(Document text begins)

National Medical Association


Q: Who is eligible to get a booster?

A: Everyone age 12 and older is eligible to get a COVID-19 booster dose. The following groups are eligible for a booster shot at 6 months or more after their initial series, if you received a Pfizer-BioNTech or Moderna COVID-19 vaccine:

  • 65 years and older
  • Age 18+ who live in long-term care settings
  • Age 18+ who have underlying medical conditions
  • Age 18+ who work or live in high-risk settings

If you received the Johnson & Johnson COVID-19 vaccine, booster shots are also recommended for those who are 18 and older and were vaccinated two or more months ago.
Children younger than 12: a booster is NOT recommended at this time.

The CDC advises people who got a Pfizer or Moderna vaccine to get the same booster as their initial vaccine, but allows them to mix and match (i.e., get a different COVID-19 booster than their initial vaccine) depending on preference or availability—with the exception of adolescents age 12-17 who are only eligible to receive the Pfizer vaccine.

Q: Will booster shots be the same formulation/dose as existing vaccines?

A: Yes, COVID-19 booster shots are the same formulation/dose as the current COVID-19 vaccines. However, the Moderna COVID-19 vaccine booster shot is half the dose of the vaccine people get for their initial series.

Q: Can people mix and match vaccine brands for their booster shot?

A: Eligible individuals may choose which vaccine they receive as a booster dose. Some people may have a preference for the vaccine type that they originally received and others, may prefer to get a different booster. CDC’s recommendations now allow for this type of mix and match dosing for booster shots.

Bring your CDC COVID-19 Vaccination Record card with you to your appointment for getting the booster or if you need another shot of COVID-19 vaccine so your provider can fill in the information about your additional shot.

Q. What to do if you do not have your vaccine record/card?

A. If you have lost your CDC COVID-19 Vaccination Record/card or don’t have a copy, contact your vaccination provider directly to access your vaccination record. Additional information about your COVID-19 vaccine record can be found at CDC.gov.

Q. Should you buy or make a vaccine card?

(Document text ends)

● Brief A
According to the COVID-19 booster FAQ, how does the Moderna booster dose compare with the dose given in the initial series?
● Brief B
Rewrite the paragraph of the COVID-19 booster FAQ beginning "Eligible individuals may choose" more briefly, keeping its main facts.
● Brief C
Translate this sentence from the COVID-19 booster FAQ into Spanish: "Children younger than 12: a booster is NOT recommended at this time."
The records come from a source other than the booster FAQ.

(Given data begins)

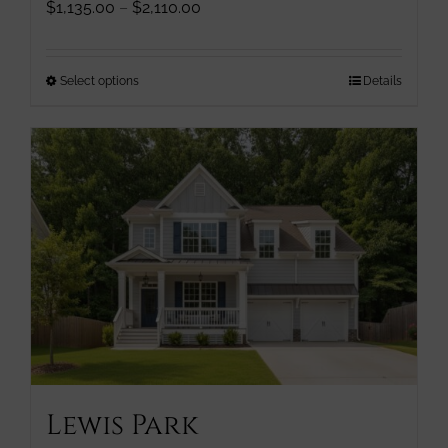
Price
$
1,135.00
–
$
2,110.00
range:
$1,135.00
through
This
Select options
Details
$2,110.00
product
has
multiple
variants.
The
options
may
be
chosen
on
the
product
page
Lewis Park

(Given data ends)

● Written reply A
The Moderna booster is half the dose of the initial series.

● Written reply B
Eligible individuals may choose their booster vaccine. Some may prefer the type they first received and others a different one, and CDC recommendations now allow this mix-and-match booster dosing.

● Written reply C
Niños menores de 12 años: NO se recomienda una dosis de refuerzo en este momento.